Consigne 1
D'après le texte sur les organisations professionnelles agricoles, par quoi s'est traduite la mise en place des organisations professionnelles d'un nouveau type ?
Consigne 2
Réécrivez le passage du texte sur les organisations professionnelles agricoles qui commence par "Le Role Des" et se poursuit jusqu'à "l'ensemble de l'économie.", en remplaçant "agriculteurs" par "exploitants agricoles".

Le Role Des Instances Intermediaires:
Les Organisations Professionnelles Agricoles Et Les Chambres D'agriculture
La société civile est désormais appelée à tenir une plus grande place et à jouer un rôle plus important dans ce contexte politique et économique nouveau. Pour cela, elle a besoin de s'organiser et de renforcer ses capacités, affaiblies par sa mise à l'écart des instances de décisions et sa marginalisation politique et économique pendant les décennies passées.
La professionnalisation de l'agriculture est une action qui contribue au renforcement de la société civile et participe au processus de privatisation. Son objectif est de donner aux agriculteurs la place qui leur revient dans la société civile, en facilitant leur accès aux circuits économiques et aux marchés dont ils étaient exclus et en intégrant leurs activités à l'ensemble de l'économie.
Elle se présente comme un processus de structuration à long terme de la profession agricole comportant:
- d'une part, la reconversion des organisations agricoles à caractère économique, comme les coopératives et les groupements précoopératifs, pour en faire des unités professionnelles, gérées de façon autonome par les agriculteurs et répondant aux critères d'efficacité et de rentabilité;
- et d'autre part, la mise en place d'organisations professionnelles d'un nouveau type dont la mission est de représenter les agriculteurs et de participer en leur nom à l'élaboration et à la mise en oeuvre des politiques et des programmes de développement rural.
Dans le cadre des actions de restructuration menées jusqu'ici, la mise en place de ces organisations s'est traduite par la création, ou par la restructuration de Chambres d'Agriculture. Celles-ci, constituent pour les agriculteurs, un modèle institutionnel de représentation dans les nouvelles politiques, un moyen d'expression et un outil de participation.

Entrées fournies
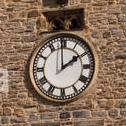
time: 1:59
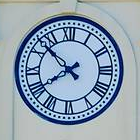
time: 7:52
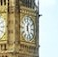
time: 12:26
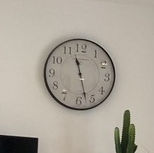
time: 11:27
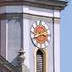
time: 2:40
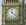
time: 12:21
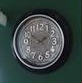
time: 1:50
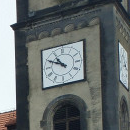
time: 10:49
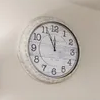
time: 11:56
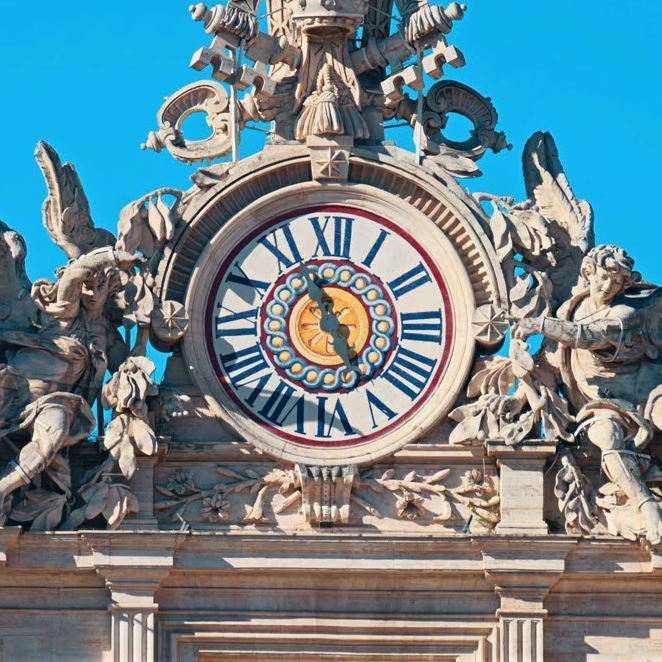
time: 4:56
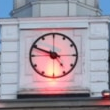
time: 4:49
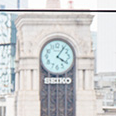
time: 4:06
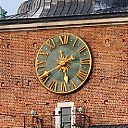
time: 5:40
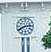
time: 2:40
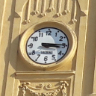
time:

Réponse 1
Elle s'est traduite par la création ou par la restructuration de Chambres d'Agriculture.

Réponse 2
Le Role Des Instances Intermediaires:
Les Organisations Professionnelles Agricoles Et Les Chambres D'agriculture
La société civile est désormais appelée à tenir une plus grande place et à jouer un rôle plus important dans ce contexte politique et économique nouveau. Pour cela, elle a besoin de s'organiser et de renforcer ses capacités, affaiblies par sa mise à l'écart des instances de décisions et sa marginalisation politique et économique pendant les décennies passées.
La professionnalisation de l'agriculture est une action qui contribue au renforcement de la société civile et participe au processus de privatisation. Son objectif est de donner aux exploitants agricoles la place qui leur revient dans la société civile, en facilitant leur accès aux circuits économiques et aux marchés dont ils étaient exclus et en intégrant leurs activités à l'ensemble de l'économie.